Accordingly, an object of the present invention is to provide a data structure that enables audio attributes to be specified track by track. The data structure makes it possible to allow the reproduction side to deal with DVD audio easily even if various functions and performances are included in the DVD audio.
The reproduction side needs a preparation time for changing the hardware devices according to the change of the attributes. The preparation time causes a break in the sound output. Accordingly, another object of the present invention is to provide a data structure which positively recognizes a break in sound and allows the designer or producer to set a sound break period arbitrary. The data structure makes it possible to make silent periods between pieces of music constant when, for example, a DVD audio disk is played back, which provides the user with a stable playback condition.
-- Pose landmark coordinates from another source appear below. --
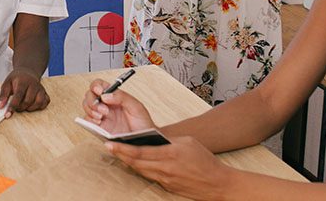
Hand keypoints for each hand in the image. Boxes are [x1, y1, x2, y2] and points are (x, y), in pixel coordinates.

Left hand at [0, 68, 48, 116]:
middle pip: (28, 101)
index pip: (18, 95)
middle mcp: (34, 84)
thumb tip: (0, 106)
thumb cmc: (16, 79)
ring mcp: (41, 89)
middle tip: (16, 107)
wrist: (27, 72)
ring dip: (30, 108)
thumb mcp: (7, 83)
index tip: (7, 114)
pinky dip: (39, 106)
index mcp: (23, 81)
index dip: (13, 106)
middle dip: (20, 108)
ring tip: (24, 105)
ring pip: (38, 102)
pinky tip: (32, 105)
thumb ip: (3, 95)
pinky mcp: (45, 93)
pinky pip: (45, 103)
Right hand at [81, 79, 154, 133]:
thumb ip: (122, 97)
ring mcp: (102, 116)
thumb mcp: (136, 106)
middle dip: (92, 101)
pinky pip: (87, 121)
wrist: (145, 141)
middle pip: (89, 95)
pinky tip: (98, 122)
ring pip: (86, 107)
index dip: (96, 86)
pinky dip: (89, 120)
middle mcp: (106, 104)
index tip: (99, 91)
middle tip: (103, 109)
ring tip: (101, 116)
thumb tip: (106, 95)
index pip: (99, 85)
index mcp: (114, 96)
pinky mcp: (99, 128)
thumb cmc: (143, 123)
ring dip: (91, 110)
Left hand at [105, 135, 231, 199]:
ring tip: (118, 153)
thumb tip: (153, 139)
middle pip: (136, 163)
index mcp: (170, 153)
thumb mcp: (188, 141)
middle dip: (121, 155)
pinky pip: (150, 176)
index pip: (140, 151)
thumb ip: (169, 140)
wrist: (218, 184)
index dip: (123, 148)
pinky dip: (140, 169)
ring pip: (141, 170)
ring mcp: (165, 180)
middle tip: (108, 147)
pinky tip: (135, 163)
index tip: (110, 143)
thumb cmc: (205, 160)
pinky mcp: (167, 187)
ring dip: (128, 162)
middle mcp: (165, 168)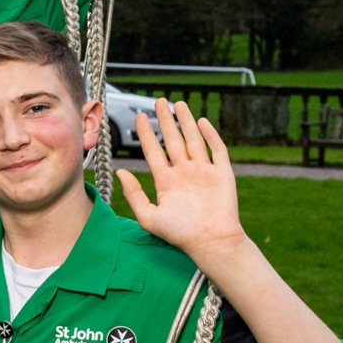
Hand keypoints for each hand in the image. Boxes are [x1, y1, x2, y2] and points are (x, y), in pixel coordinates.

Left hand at [118, 100, 246, 257]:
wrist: (210, 242)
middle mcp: (184, 173)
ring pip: (193, 140)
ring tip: (177, 104)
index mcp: (166, 181)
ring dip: (185, 122)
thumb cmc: (180, 234)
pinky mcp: (222, 174)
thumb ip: (133, 194)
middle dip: (164, 121)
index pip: (154, 151)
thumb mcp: (149, 216)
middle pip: (173, 140)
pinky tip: (201, 122)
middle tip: (158, 101)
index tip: (138, 117)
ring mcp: (203, 172)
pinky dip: (210, 135)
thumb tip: (120, 172)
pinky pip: (216, 150)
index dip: (146, 134)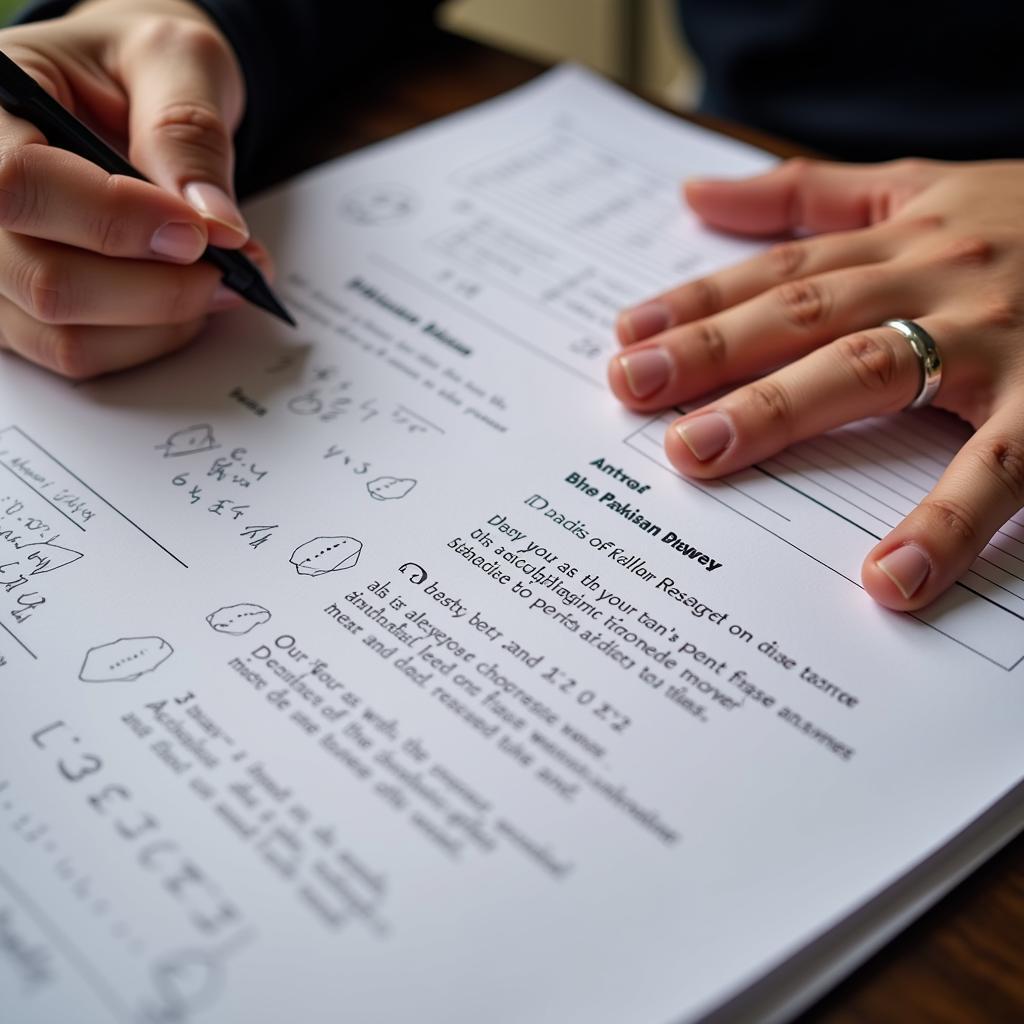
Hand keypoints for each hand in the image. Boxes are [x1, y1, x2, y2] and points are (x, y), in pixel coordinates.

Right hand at [0, 0, 265, 377]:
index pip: (22, 185)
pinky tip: (185, 303)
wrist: (125, 92)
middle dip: (156, 289)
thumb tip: (216, 226)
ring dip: (159, 323)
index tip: (200, 233)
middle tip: (227, 268)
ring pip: (64, 335)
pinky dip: (147, 341)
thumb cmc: (137, 68)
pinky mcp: (20, 308)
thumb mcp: (175, 60)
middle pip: (45, 280)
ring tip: (219, 283)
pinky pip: (79, 355)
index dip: (116, 221)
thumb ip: (188, 131)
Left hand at [609, 158, 1023, 610]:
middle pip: (805, 314)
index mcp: (905, 237)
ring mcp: (999, 341)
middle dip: (712, 352)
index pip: (781, 272)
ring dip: (782, 413)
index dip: (700, 301)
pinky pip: (1000, 469)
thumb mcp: (926, 185)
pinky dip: (945, 522)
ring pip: (873, 370)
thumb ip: (813, 193)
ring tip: (700, 457)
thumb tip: (699, 191)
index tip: (627, 337)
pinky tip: (886, 578)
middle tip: (633, 388)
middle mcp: (940, 279)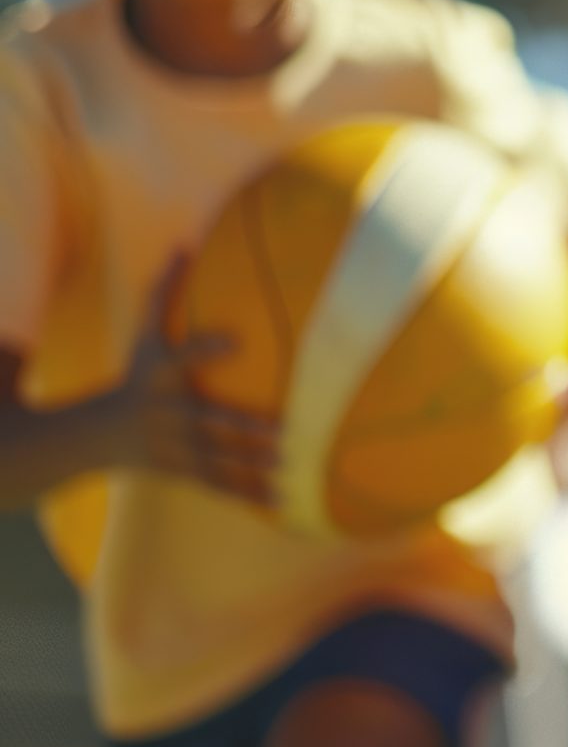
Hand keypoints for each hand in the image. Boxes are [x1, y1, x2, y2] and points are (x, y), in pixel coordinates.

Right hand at [106, 262, 276, 504]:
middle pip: (207, 420)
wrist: (97, 437)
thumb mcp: (141, 334)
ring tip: (292, 468)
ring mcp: (175, 448)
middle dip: (243, 426)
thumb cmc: (136, 374)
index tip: (236, 342)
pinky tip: (285, 504)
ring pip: (217, 459)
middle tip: (287, 430)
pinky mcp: (183, 472)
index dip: (205, 350)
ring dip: (253, 466)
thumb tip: (183, 243)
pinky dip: (249, 496)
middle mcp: (169, 414)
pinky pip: (219, 486)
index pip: (181, 357)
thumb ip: (162, 292)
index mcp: (160, 376)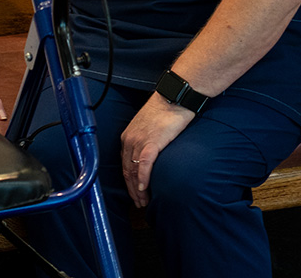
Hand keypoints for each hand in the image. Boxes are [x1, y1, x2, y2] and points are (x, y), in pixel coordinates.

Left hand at [120, 93, 194, 207]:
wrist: (174, 98)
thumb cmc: (165, 112)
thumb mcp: (150, 128)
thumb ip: (146, 142)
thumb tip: (151, 157)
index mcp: (128, 137)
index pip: (125, 164)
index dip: (129, 181)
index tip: (134, 192)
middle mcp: (130, 140)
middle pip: (127, 171)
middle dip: (132, 190)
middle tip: (139, 203)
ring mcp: (139, 141)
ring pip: (134, 170)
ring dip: (138, 189)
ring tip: (144, 201)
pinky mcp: (152, 142)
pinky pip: (144, 164)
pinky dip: (143, 178)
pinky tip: (145, 188)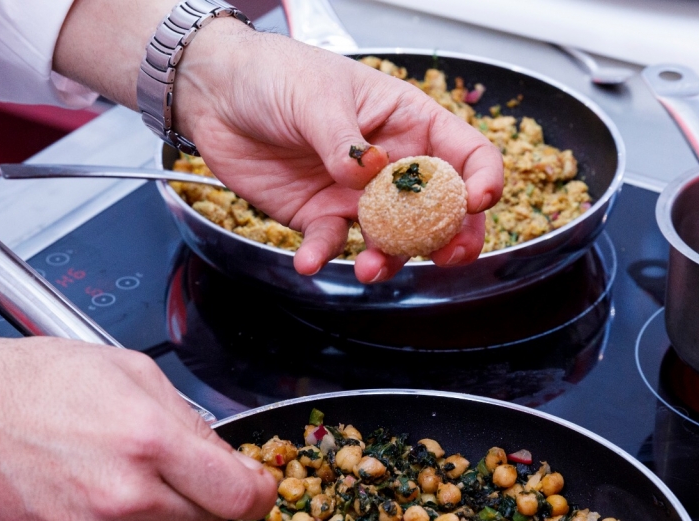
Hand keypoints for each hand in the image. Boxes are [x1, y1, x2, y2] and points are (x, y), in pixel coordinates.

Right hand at [0, 335, 277, 520]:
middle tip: (187, 468)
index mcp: (151, 440)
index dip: (259, 493)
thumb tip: (225, 457)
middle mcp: (127, 494)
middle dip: (211, 496)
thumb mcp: (133, 372)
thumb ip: (189, 419)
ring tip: (137, 473)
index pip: (238, 495)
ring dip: (171, 513)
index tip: (259, 487)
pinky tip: (103, 489)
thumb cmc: (40, 381)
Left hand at [173, 21, 503, 283]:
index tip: (480, 201)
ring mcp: (356, 193)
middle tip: (444, 256)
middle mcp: (390, 162)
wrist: (216, 94)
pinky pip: (330, 243)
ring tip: (368, 268)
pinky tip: (309, 261)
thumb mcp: (316, 95)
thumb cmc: (275, 74)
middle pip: (440, 208)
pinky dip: (322, 256)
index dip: (482, 178)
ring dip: (386, 257)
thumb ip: (344, 140)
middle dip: (449, 236)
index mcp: (406, 120)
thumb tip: (371, 172)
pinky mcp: (318, 215)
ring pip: (390, 237)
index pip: (465, 152)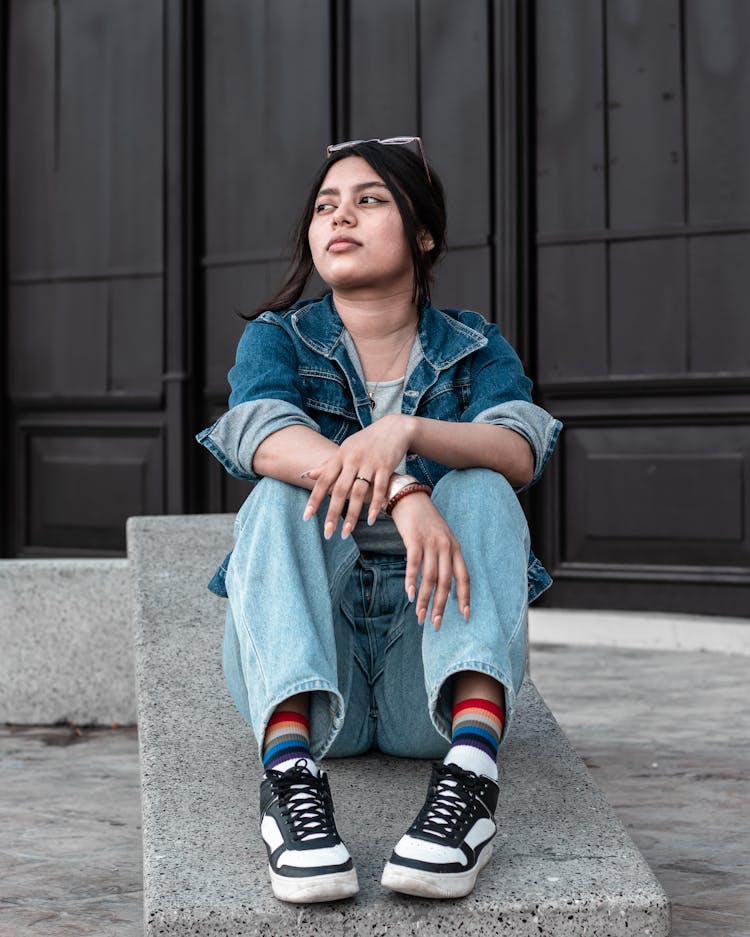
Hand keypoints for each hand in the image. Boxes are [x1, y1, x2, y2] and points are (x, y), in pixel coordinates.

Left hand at [302, 415, 414, 537]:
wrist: (393, 428)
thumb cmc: (365, 442)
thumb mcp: (345, 449)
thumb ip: (327, 464)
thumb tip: (306, 474)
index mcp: (340, 456)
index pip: (324, 480)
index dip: (314, 499)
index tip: (307, 517)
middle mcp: (353, 460)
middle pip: (340, 490)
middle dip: (332, 513)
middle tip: (327, 533)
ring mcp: (369, 463)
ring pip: (359, 493)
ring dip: (352, 515)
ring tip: (346, 532)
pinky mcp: (386, 467)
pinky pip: (380, 489)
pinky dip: (375, 505)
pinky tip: (371, 520)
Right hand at [389, 492, 470, 628]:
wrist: (411, 498)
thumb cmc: (425, 522)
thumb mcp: (441, 538)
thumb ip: (444, 558)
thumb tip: (441, 585)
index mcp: (455, 548)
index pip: (464, 577)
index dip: (465, 598)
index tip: (465, 617)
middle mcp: (446, 547)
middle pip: (446, 582)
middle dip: (441, 606)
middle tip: (436, 624)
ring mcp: (431, 543)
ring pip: (429, 578)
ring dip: (424, 599)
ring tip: (419, 616)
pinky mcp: (415, 539)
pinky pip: (414, 564)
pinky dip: (411, 581)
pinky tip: (409, 595)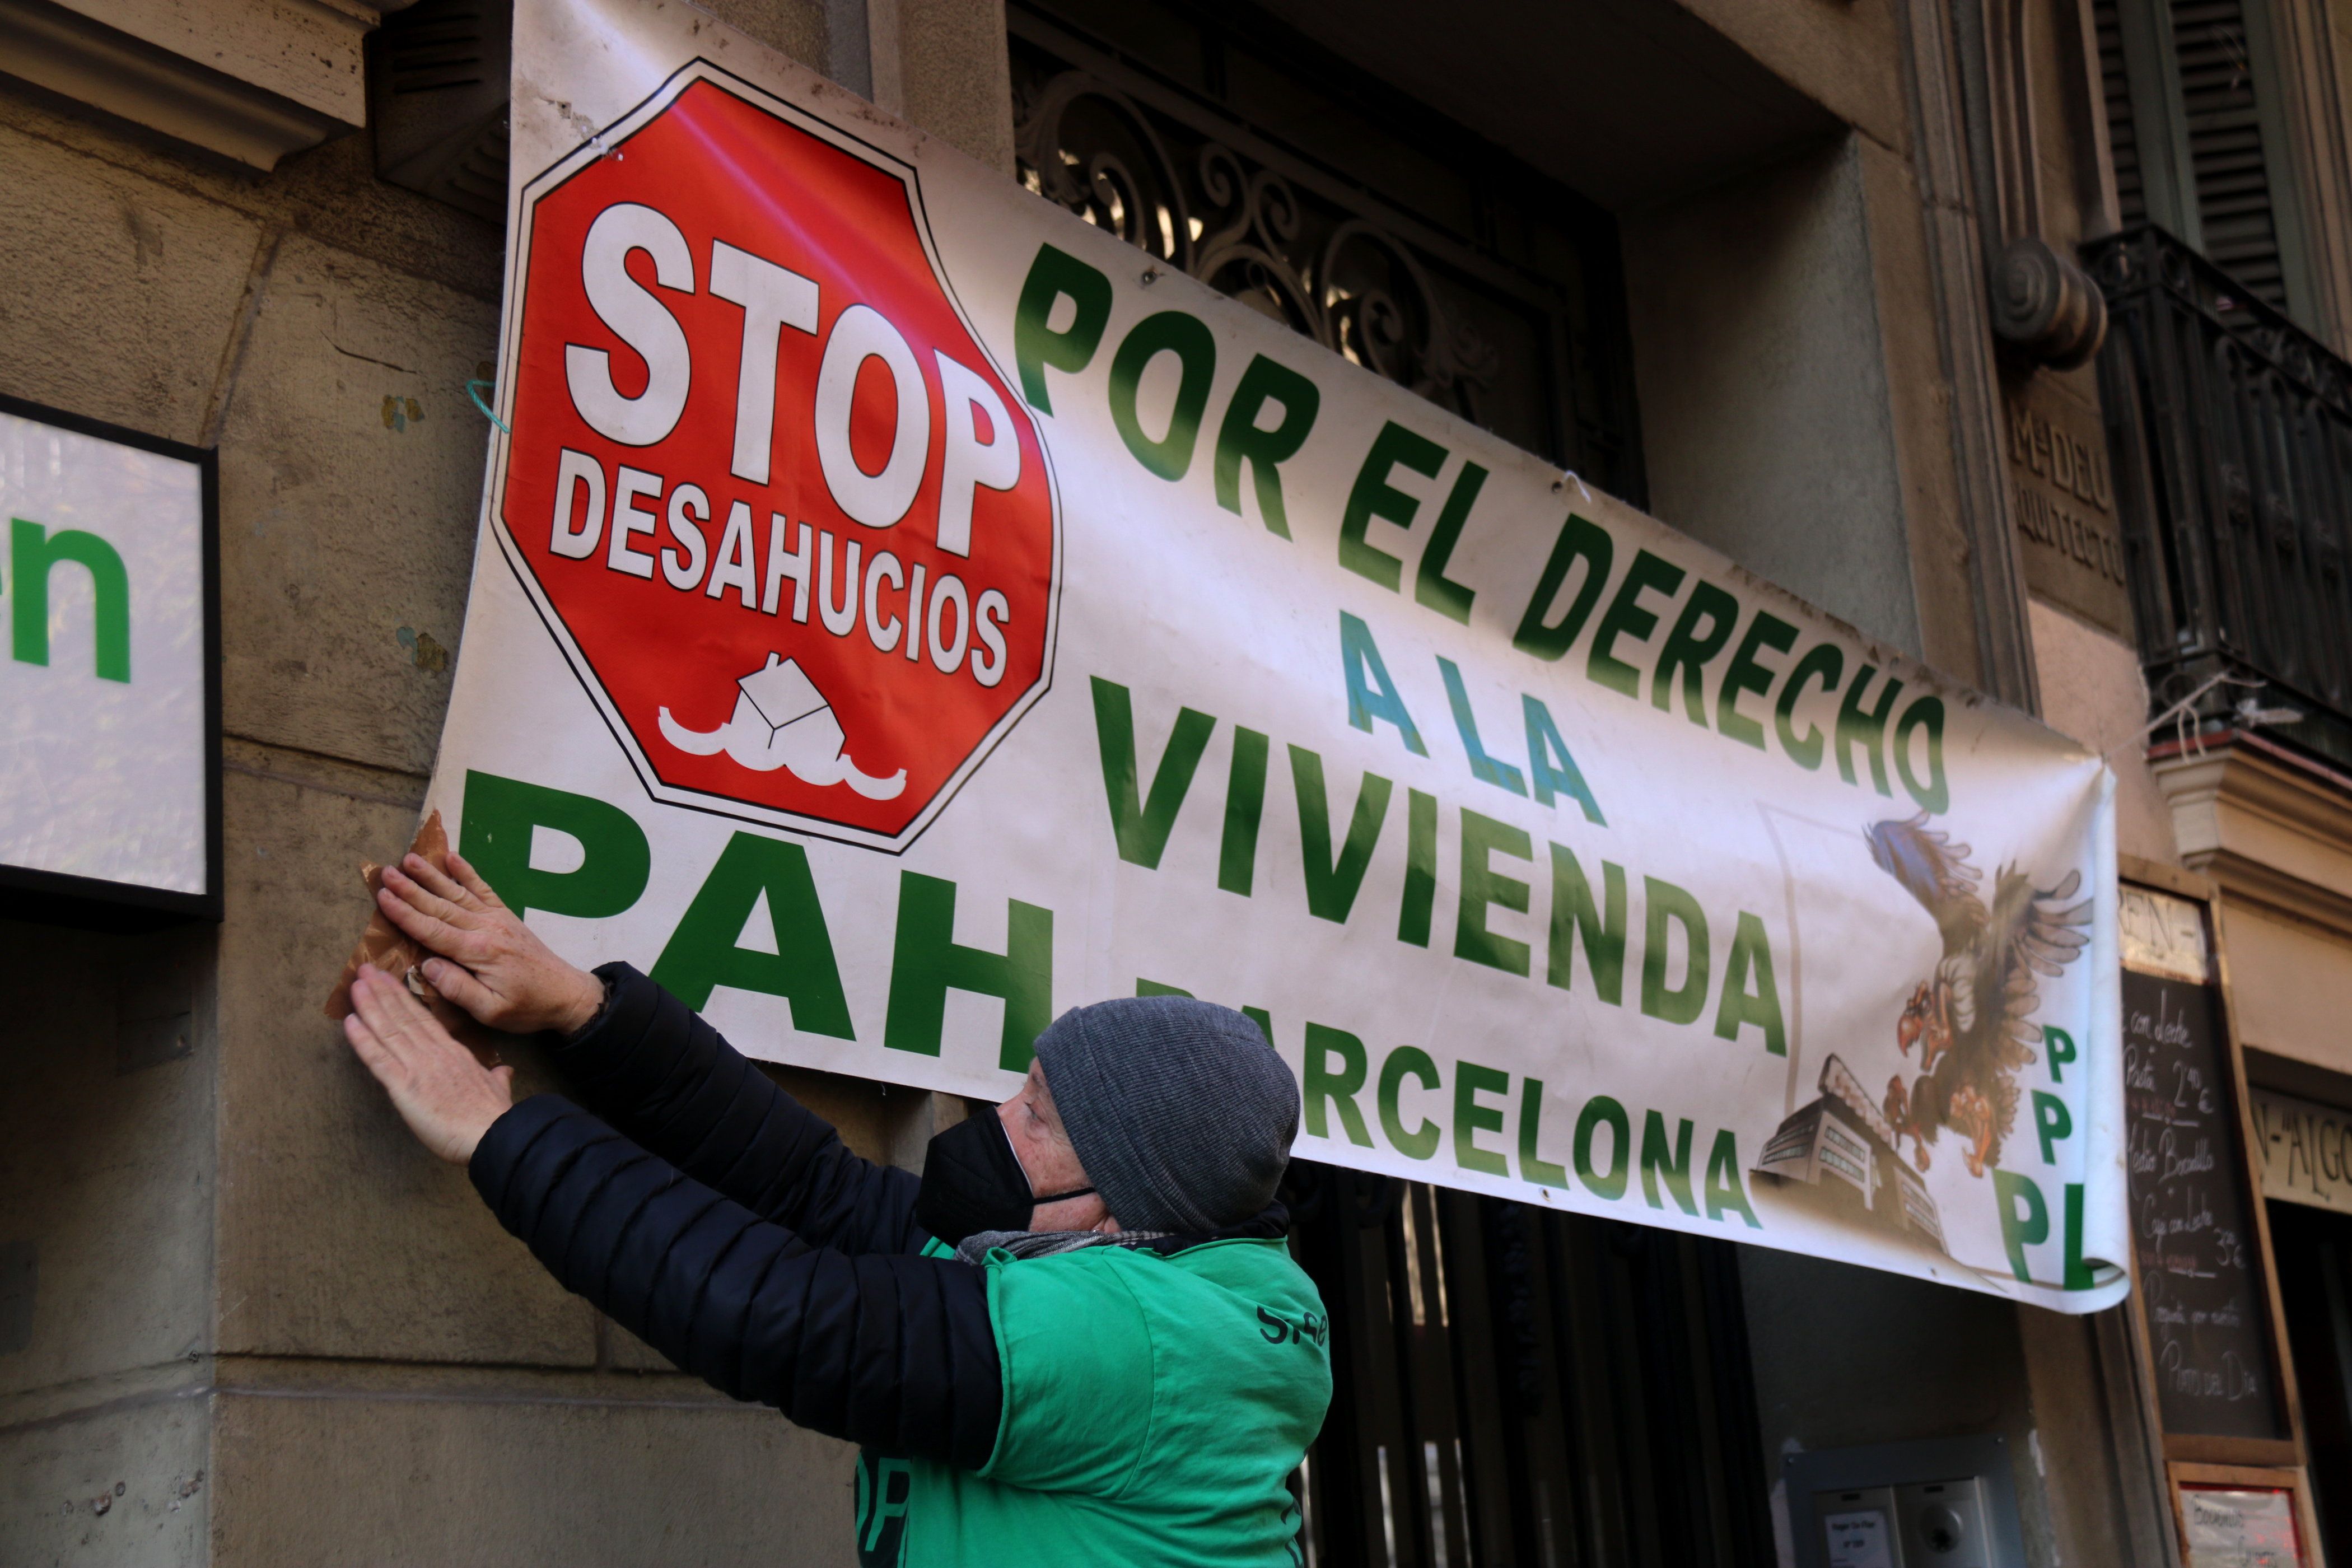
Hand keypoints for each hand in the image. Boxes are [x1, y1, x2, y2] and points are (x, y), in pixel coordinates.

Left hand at [343, 965, 515, 1163]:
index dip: (404, 998)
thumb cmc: (494, 1116)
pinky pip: (379, 1058)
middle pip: (404, 1017)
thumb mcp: (498, 1089)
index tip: (390, 980)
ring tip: (355, 985)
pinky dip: (362, 1040)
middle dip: (383, 992)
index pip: (424, 1020)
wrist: (493, 1134)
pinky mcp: (405, 1087)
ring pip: (389, 1030)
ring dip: (370, 1006)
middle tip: (365, 970)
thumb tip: (504, 1071)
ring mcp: (418, 1068)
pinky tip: (350, 1022)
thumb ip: (497, 1077)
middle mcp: (434, 1054)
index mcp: (455, 1053)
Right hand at [376, 849, 604, 1035]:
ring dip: (432, 875)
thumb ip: (457, 988)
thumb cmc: (527, 1008)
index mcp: (478, 952)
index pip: (432, 929)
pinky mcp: (506, 916)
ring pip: (458, 893)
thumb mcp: (490, 1010)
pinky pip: (483, 889)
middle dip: (410, 889)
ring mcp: (497, 919)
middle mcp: (486, 928)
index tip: (382, 896)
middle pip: (440, 905)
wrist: (566, 994)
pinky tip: (452, 858)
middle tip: (384, 872)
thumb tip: (426, 965)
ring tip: (409, 858)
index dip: (404, 913)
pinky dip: (467, 873)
To achieve the foregoing objects, identification information to identify the type of cells by the difference in the contents of the data included in the cells is provided in cell information to specify the cells in audio contents that have cells defining at least an audio title playback unit and determines the actual playback sequence by defining the playback sequence of the cells. This enables the data structure creator side to deliberately realize data processing management, timing management, and setting management on the reproducing apparatus side during playback according to the contents of the data on the basis of the identification information.
One type of the contents of the data in the cells is for determining the length of a silent period of time. The identification information corresponding to the cell is characterized by indicating a silent cell. Providing a silent cell for determining the time of the silent period enables a silent period to be set. Using the silent period, the reproducing apparatus side can change or set the attributes. In a case where tracks with a break in sound are mingled with tracks without a break in sound, effective use of silent cells at the head of a track without a break in sound makes it possible to edit the data in such a manner that a uniform pause period giving no unnatural feeling on the whole is taken.